:: Assignment 1 ::
In the snowblower tire thread, what overall diameter is given for a 4.80/4.00-8 tire?
:: Assignment 2 ::
Carry on the snowblower tire thread from its last line by writing the next post.

___ Study text

# snowblower tire sizes help



## vinnycom (Nov 6, 2017)

i have old tires size with stamped markings 4.80/4.00 - 8
i know the 8 is the diameter but what do the other numbers mean

theres a pair of new style tires on rim for sale with size 16×6.50-8

mine









new ones 16×6.50-8


----------



## leonz (Dec 12, 2014)

1. tire height fully inflated with no load
2.tire width 
3.width of the rim


----------



## Oneacer (Jan 3, 2011)

The overall diameter of a *4.80*/4.00-*8 tire* is 16.1 inches.


I would imagine the 16 is the blown up tire total diameter, 6.50 is the tire width blown up, approx. 6 inches, and the 8 is the rim size diameter.


BTW, those tires are on Amazon for 25.00 each, brand new, free shipping ... of course you would have to mount them on your rims if those other rims are not for your machine.


Wayyyy better than the turf tires with chains ... no one I know uses chains, bounces the machine to death.


----------



## vinnycom (Nov 6, 2017)

oneacer said:


> The overall diameter of a *4.80*/4.00-*8 tire* is 16.1 inches.
> 
> 
> I would imagine the 16 is the blown up tire total diameter, 6.50 is the tire width blown up, approx. 6 inches, and the 8 is the rim size diameter.
> ...


thx, but im from the great white north, prices are quite different up here. 
so the new tires should match up to my old ones?
trying to meet up w/the seller but cant sync a time for the meet.
was going to take my tire with me too see how much they measure up but didnt want the hassle of trying to see them if they dont measure up


----------



## Dauntae (Nov 10, 2016)

______
___ Information shown

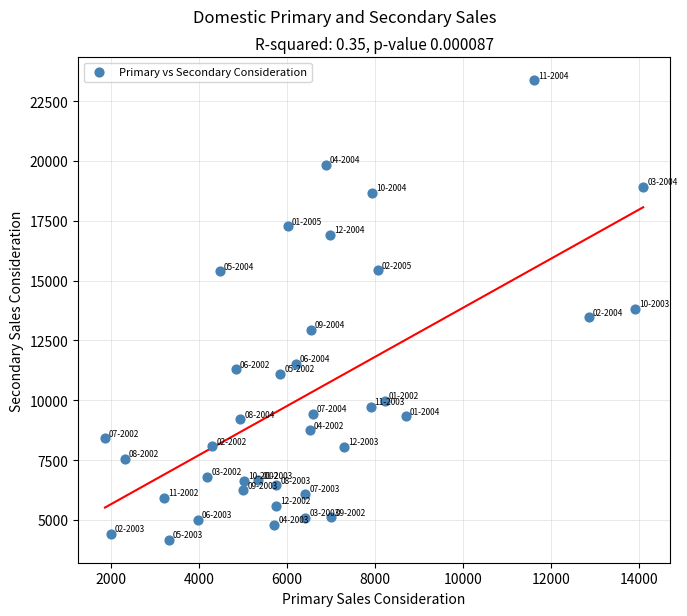

What is the range of Y values (max minus min)?

19194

______

:: Final answer 1 ::
16.1 inches.

:: Final answer 2 ::
Vinny if your putting those on that craftsman you rebuilt you will LOVE the traction, You don’t want to go too different in size but even if they are a bit taller just reset you skids and scraper to be at the right height with the blower on a slightly different angle, I had put the same tires on a sno-Tek and adjusted the skids and it worked great, I did end up putting narrower tires on though as the were a little wide to fit on the smaller framed blower but they worked great. Also put a Husqvsna engine on.


----------



## malisha1 (Nov 16, 2018)

What would be a good tire size replacement for 4.10/3.50-6


----------



## Dauntae (Nov 10, 2016)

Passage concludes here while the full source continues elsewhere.